Pentagon Suspends CMMC Program

The Department of Defense suspended the rollout of Phase 2 of its Cybersecurity Maturity Model Certification program July 13.
The move halts a requirement that was set to force tens of thousands of defense contractors into costly third-party cybersecurity audits beginning this November.
Announced jointly by DoD chief information officer Kirsten Davies and Under Secretary Michael Duffey, the decision represents the most significant shift in the program since it began rolling out last year.
CMMC was designed as a tiered framework requiring companies that handle federal contract information or controlled unclassified information to prove they meet specific cybersecurity controls before winning defense contracts.
Phase 1, which took effect in November 2025, required contractors to complete self-assessments. Phase 2 was scheduled to begin Nov. 10, 2026, and required many contractors to pass an independent audit conducted by a certified third-party assessor organization, or C3PAO, as a condition of contract award.
Phase 3, planned for 2027, added an even higher tier of government-led assessments for the most sensitive work.
Why the Pentagon Pulled Back
The announcement immediately suspends the Phase 2 transition and puts all future CMMC milestones on hold.
Going forward, procuring agencies may only require contractors to hold a self-attested Level 1 or Level 2 status; any solicitation or contract that currently demands third-party or government-led certification must be amended to remove that requirement.
Davies also launched a 60-day “top-to-bottom” review of the entire program through a newly formed CMMC Reform Task Force, with a formal request for industry feedback due Aug. 14.
SBA data suggested future CMMC phases could cost small and mid-sized businesses more than $7 billion annually.
Officials framed the decision around cost and capacity, not a retreat from cybersecurity standards.
Davies pointed to Small Business Administration data suggesting future CMMC phases could cost small and mid-sized businesses more than $7 billion annually, with individual compliance bills approaching $600,000.
More than 100,000 companies in the defense industrial base would have needed assessments from only around 100 approved assessment organizations.
Duffey said the pause keeps more companies in the defense industrial base who would otherwise have been forced out of the market at a time when the Pentagon says it needs them most.
What Manufacturers Still Have to Do
Davies said the move does not reduce cybersecurity standards, describing CMMC as having become a “compliance checklist.”

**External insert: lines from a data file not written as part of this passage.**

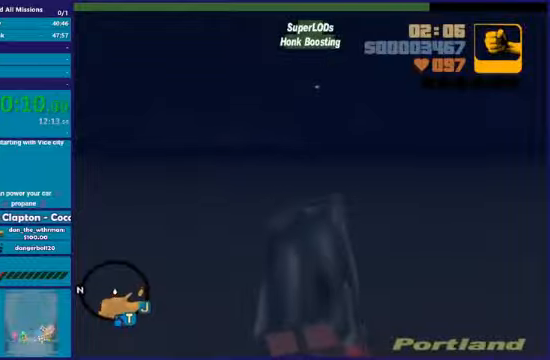
Gameplay with a controller (Xbox layout); each line is a JSON object with the inputs held at the frame after it. "events" lists button and stick changes between this image and that frame as [ms after this image, input, new state], when the widget could be followed in between.
{"buttons": ["R2", "L3"], "left_stick": "up", "right_stick": "center", "events": []}
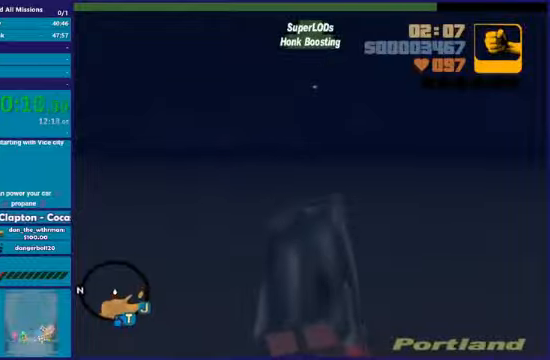
{"buttons": ["R2", "L3"], "left_stick": "up", "right_stick": "center", "events": []}
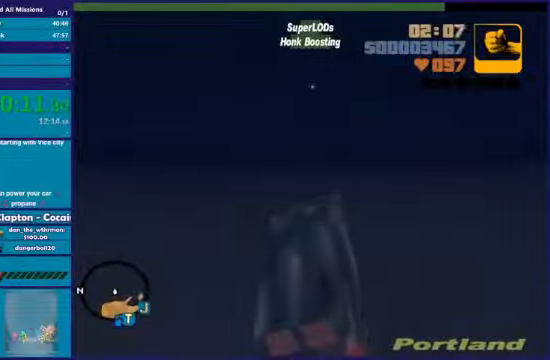
{"buttons": ["R2", "L3"], "left_stick": "up", "right_stick": "center", "events": [[66, "L3", "up"], [233, "L3", "down"]]}
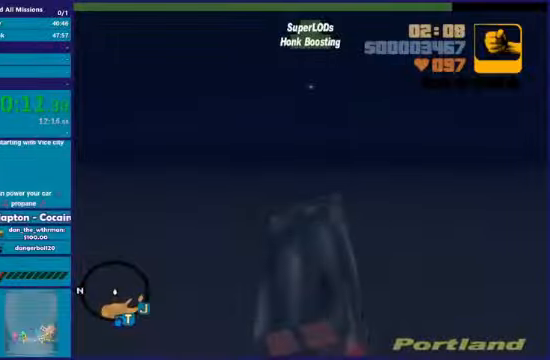
{"buttons": ["R2", "L3"], "left_stick": "up", "right_stick": "center", "events": []}
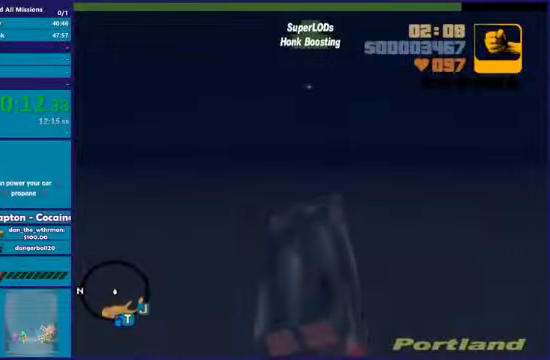
{"buttons": ["R2", "L3"], "left_stick": "up", "right_stick": "center", "events": []}
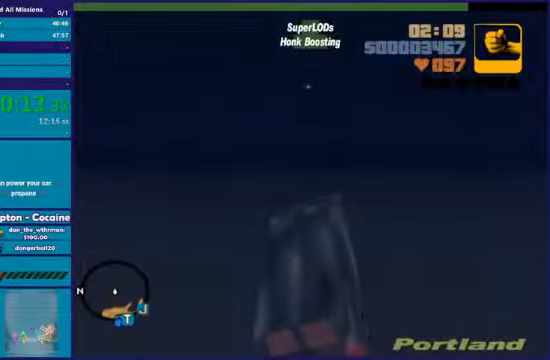
{"buttons": ["R2"], "left_stick": "up", "right_stick": "center", "events": [[367, "L3", "up"]]}
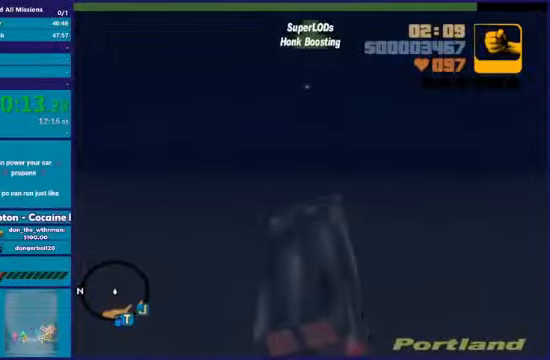
{"buttons": ["R2", "L3"], "left_stick": "up", "right_stick": "center", "events": [[33, "L3", "down"]]}
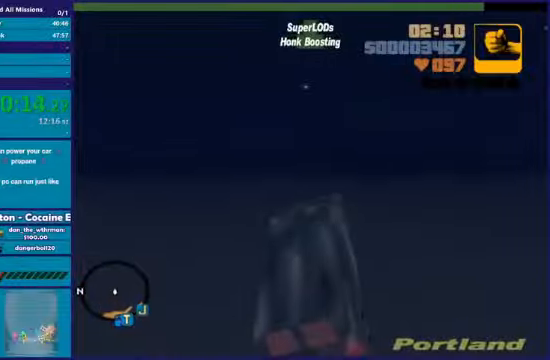
{"buttons": ["R2", "L3"], "left_stick": "up", "right_stick": "center", "events": []}
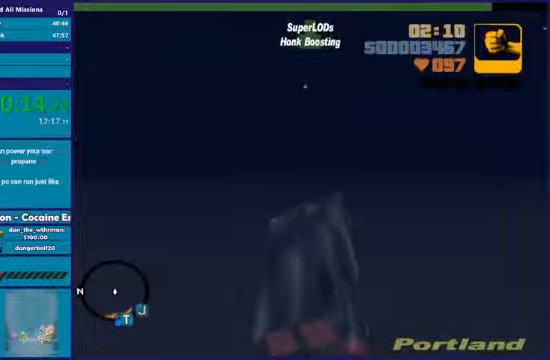
{"buttons": ["Y", "R2", "L3"], "left_stick": "up", "right_stick": "center", "events": [[501, "Y", "down"]]}
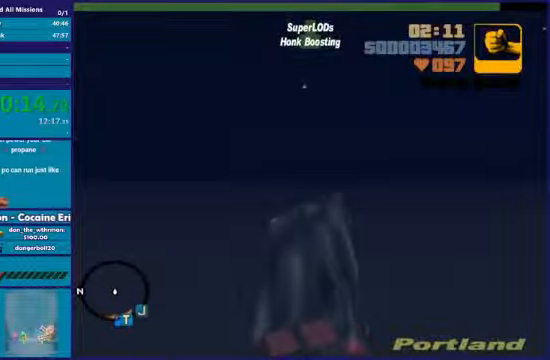
{"buttons": ["Y", "R2", "L3"], "left_stick": "up", "right_stick": "center", "events": []}
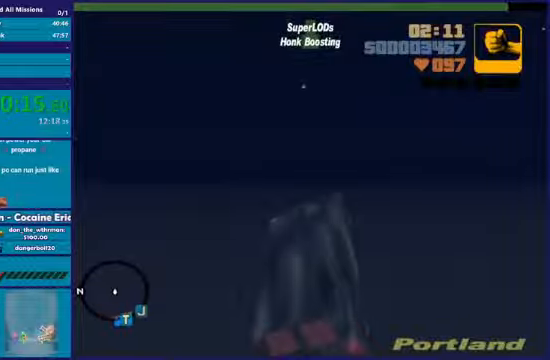
{"buttons": ["Y", "L3"], "left_stick": "up", "right_stick": "center", "events": [[34, "Y", "up"], [167, "R2", "up"], [401, "L3", "up"], [468, "L3", "down"], [501, "Y", "down"]]}
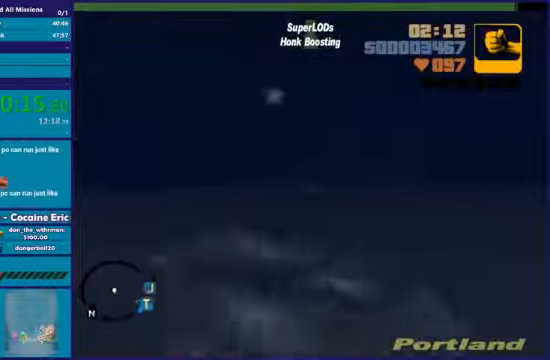
{"buttons": [], "left_stick": "center", "right_stick": "center", "events": [[300, "L3", "up"], [300, "left_stick", "center"], [400, "Y", "up"]]}
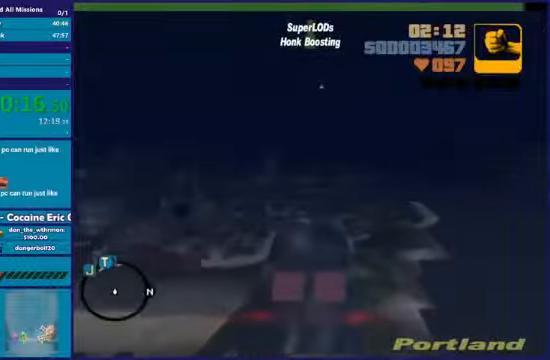
{"buttons": ["L3"], "left_stick": "up-left", "right_stick": "center", "events": [[134, "Y", "down"], [234, "L3", "down"], [401, "left_stick", "up-left"], [468, "Y", "up"]]}
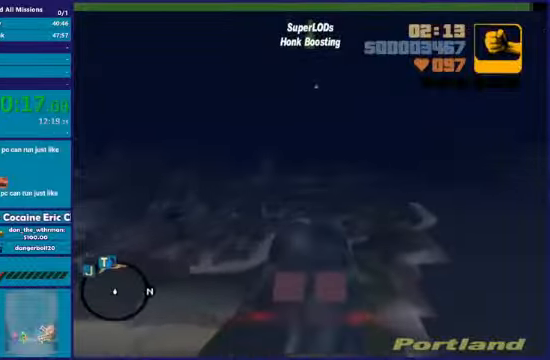
{"buttons": ["R2", "L3"], "left_stick": "up", "right_stick": "center", "events": [[267, "R2", "down"], [300, "left_stick", "up"]]}
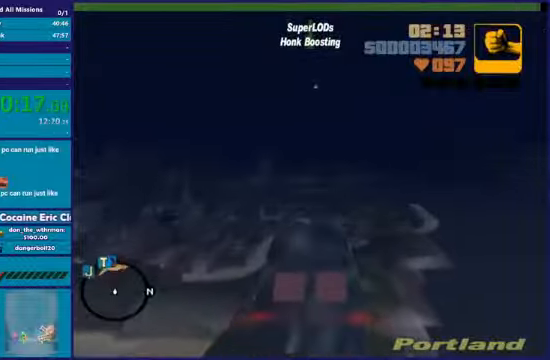
{"buttons": ["R2", "L3"], "left_stick": "up", "right_stick": "center", "events": []}
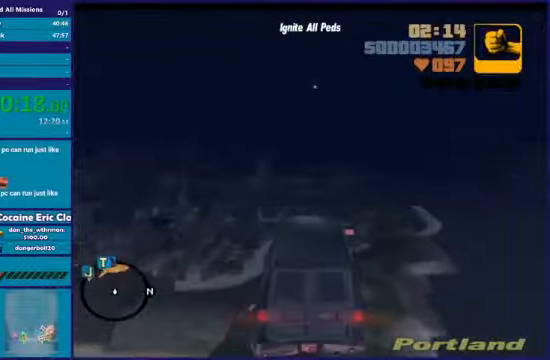
{"buttons": ["R2", "L3"], "left_stick": "up", "right_stick": "center", "events": []}
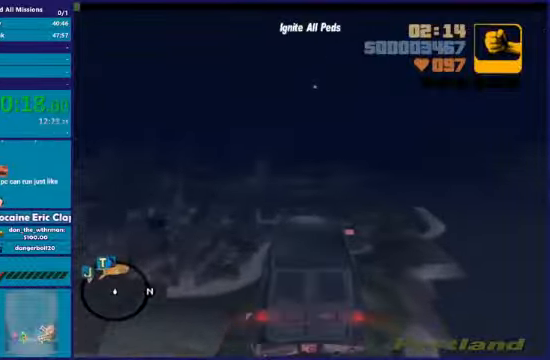
{"buttons": ["R2"], "left_stick": "up", "right_stick": "center", "events": [[100, "L3", "up"]]}
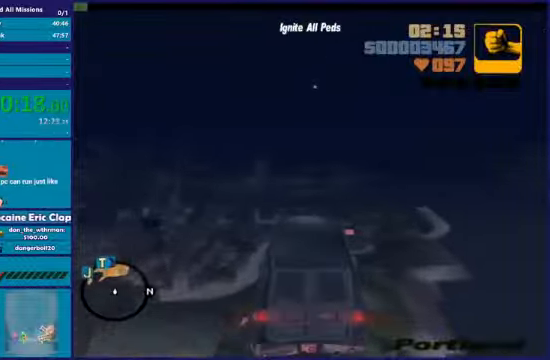
{"buttons": ["R2"], "left_stick": "up", "right_stick": "center", "events": []}
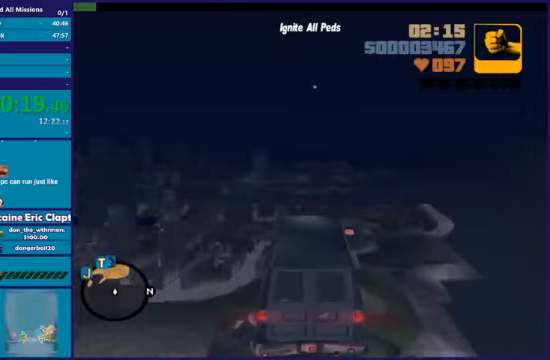
{"buttons": ["R2"], "left_stick": "center", "right_stick": "center", "events": [[468, "left_stick", "center"]]}
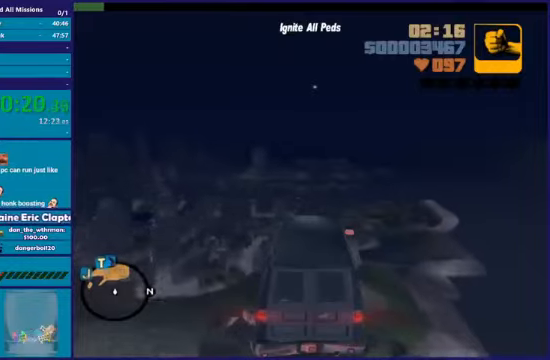
{"buttons": ["R2"], "left_stick": "center", "right_stick": "center", "events": []}
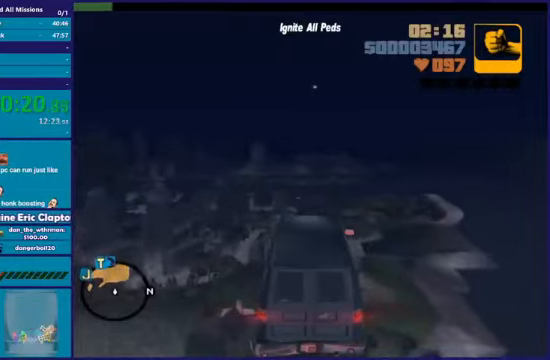
{"buttons": ["R2"], "left_stick": "center", "right_stick": "center", "events": []}
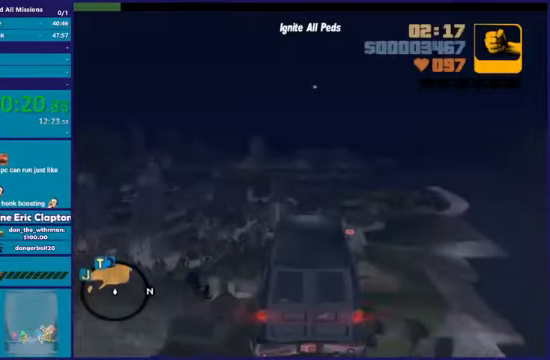
{"buttons": ["R2"], "left_stick": "center", "right_stick": "center", "events": []}
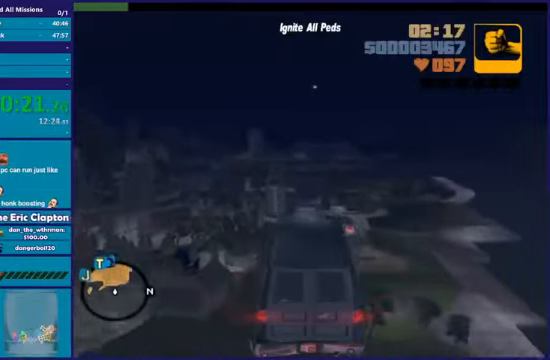
{"buttons": ["R2"], "left_stick": "center", "right_stick": "center", "events": []}
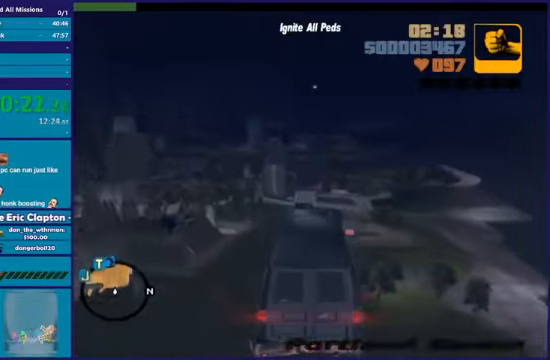
{"buttons": ["R2"], "left_stick": "center", "right_stick": "center", "events": []}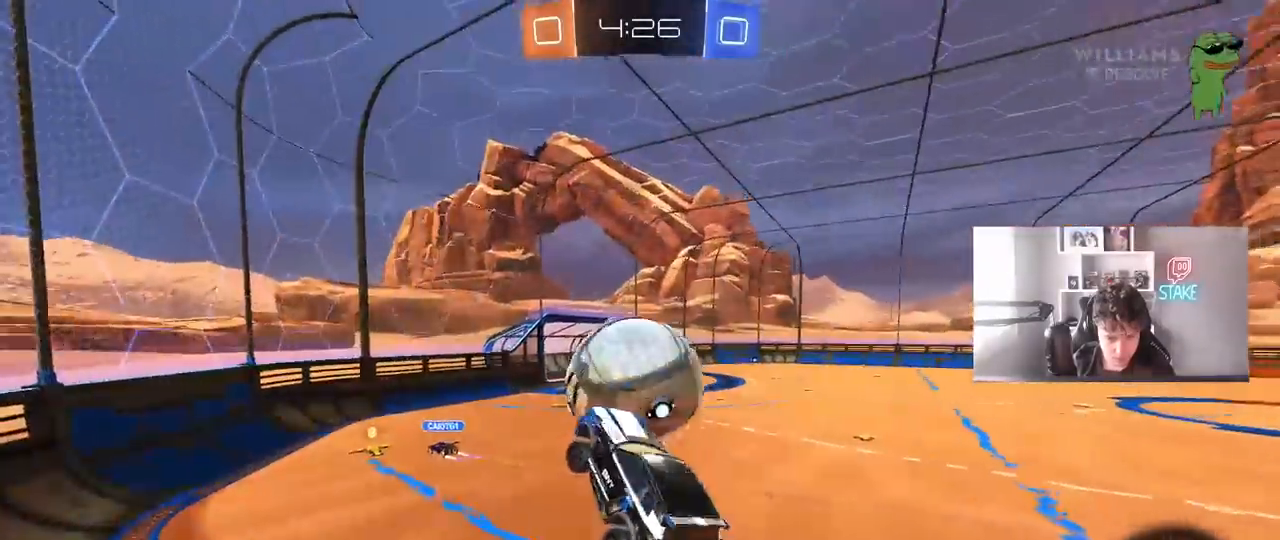
Gameplay with keyboard and mouse; each line is a JSON object with the keys and mouse buttons held at the frame after it. "events" lists presses ("down") and releases ("up") of "1", "2", "3", "4", "5", "a", "alt", "c", "caps_lock", "ctrl", "d", "e", "f", "g", "q", "r", "s", "shift", "space", "t", "tab", "v", "w", "x", "z", "mouse_left", "mouse_wheel" and "mouse_right" between this image and that frame as [ms after this image, input, new state], when the widget could be followed in between. "mouse_left", "mouse_wheel", "mouse_right" = the "left", "wheel", "right" buttons of the "mouse" list. No other keys are recorded. "wheel" means that the mouse wheel is clicked or scrolled. "mouse_move" is the direction in which the mouse moves at that frame (one of eight, or "still"), when it could be read.
{"keys": ["shift", "w"], "mouse": ["left"], "mouse_move": "still", "events": [[33, "shift", "down"], [33, "w", "up"], [133, "mouse_left", "down"], [233, "a", "up"], [233, "w", "down"], [267, "mouse_left", "up"], [367, "mouse_left", "down"]]}
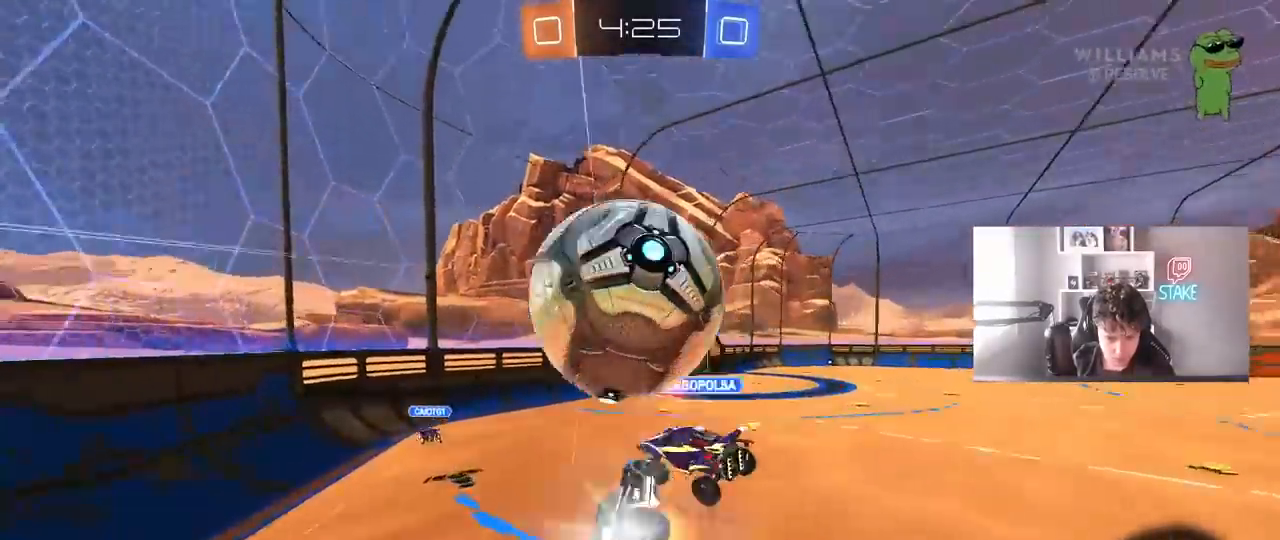
{"keys": ["a", "s", "shift"], "mouse": [], "mouse_move": "still", "events": [[17, "mouse_right", "down"], [100, "s", "down"], [100, "w", "up"], [200, "a", "down"], [200, "mouse_left", "up"], [200, "mouse_right", "up"]]}
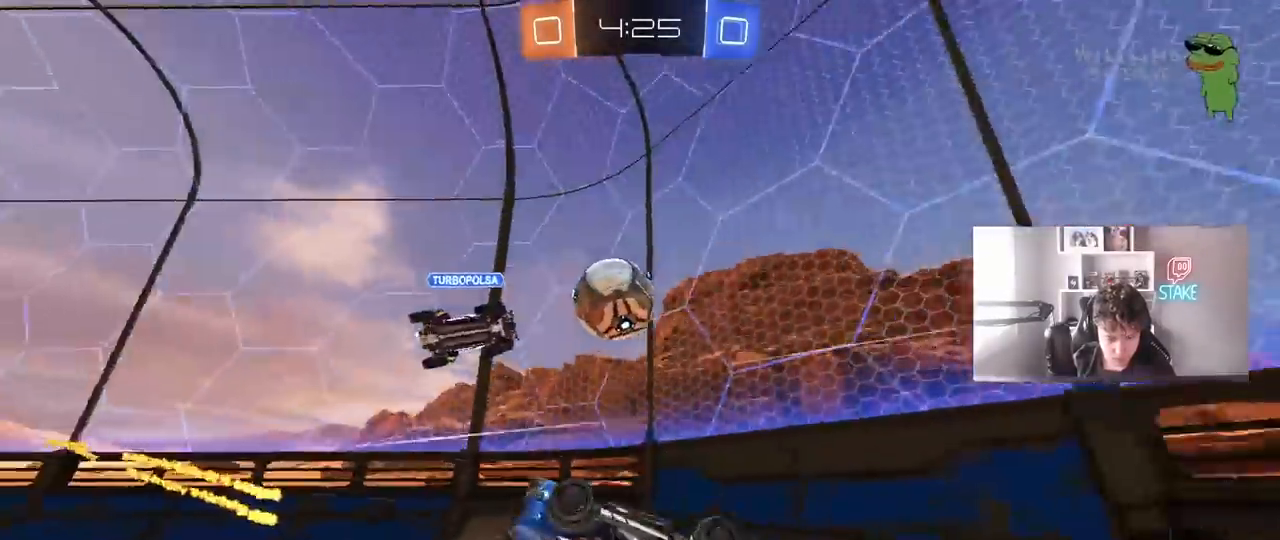
{"keys": ["d", "s"], "mouse": [], "mouse_move": "still", "events": [[17, "s", "up"], [117, "a", "up"], [117, "d", "down"], [117, "w", "down"], [217, "d", "up"], [400, "shift", "up"], [400, "w", "up"], [500, "d", "down"], [500, "s", "down"]]}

She said continuing to enforce its deadlines under the current structure worked against Pentagon leadership’s broader push to make it easier for commercial and nontraditional companies to do business with the department.
Despite the suspension, defense manufacturers and other contractors are not off the hook for cybersecurity obligations.
The underlying legal requirement to protect covered defense information—rooted in DFARS clause 252.204-7012 and the NIST SP 800-171 standard—predates CMMC and remains fully in force.
The underlying legal requirement to protect covered defense information remains fully in force.
Contractors must still implement all 110 required security controls, maintain a system security plan and plan of action, and post current scores to the Supplier Performance Risk System.
Phase 1 self-assessment obligations are untouched by the announcement.
Legal and compliance advisers are cautioning manufacturers against treating the pause as a green light to stand down.
Existing CMMC contract clauses and prime-contractor flowdown requirements remain enforceable unless formally modified, and the Justice Department’s Civil Cyber-Fraud Initiative continues to pursue companies that submit false cybersecurity attestations—meaning inaccurate self-assessments now carry real legal exposure even without third-party verification.
Firms that already booked assessments with C3PAOs are being advised to consider converting them into internal “mock” audits rather than canceling outright, since remediation work completed so far will likely still count under whatever framework emerges from the review.
Consequences for the Industrial Base
The pause offers immediate relief to small and mid-sized manufacturers who feared losing eligibility for defense contracts due to the cost and scarcity of certified assessors.
But it also injects uncertainty into a compliance ecosystem that had spent more than a year and significant money preparing for the November deadline.
Cyber AB, the nonprofit accreditation body overseeing CMMC assessors, was not notified in advance of the suspension, underscoring how abruptly the policy shifted.
Officials have not ruled out further restructuring—or even eventual cancellation—of CMMC once the review concludes.
Officials have not ruled out further restructuring—or even eventual cancellation—of CMMC.
“Small and mid-sized manufacturers are critical to Connecticut’s defense supply chain, and many are navigating increasingly complex cybersecurity requirements,” said Beatriz Gutierrez, president and CEO of CBIA affiliate CONNSTEP, which provides CMMC and other cybersecurity and compliance solutions.
“Reducing compliance barriers like prohibitive costs can help ensure that our state’s manufacturers remain part of the defense supply chain.”
For now, the Pentagon says the reform task force will use industry input gathered through the Aug. 14 comment deadline to determine whether alternatives, such as recognizing commercial cybersecurity tools and managed services as evidence of compliance, could replace the standalone third-party assessment model altogether.
Manufacturers, in the meantime, face a familiar posture: continue investing in cybersecurity fundamentals while the certification mechanism itself remains very much up for debate.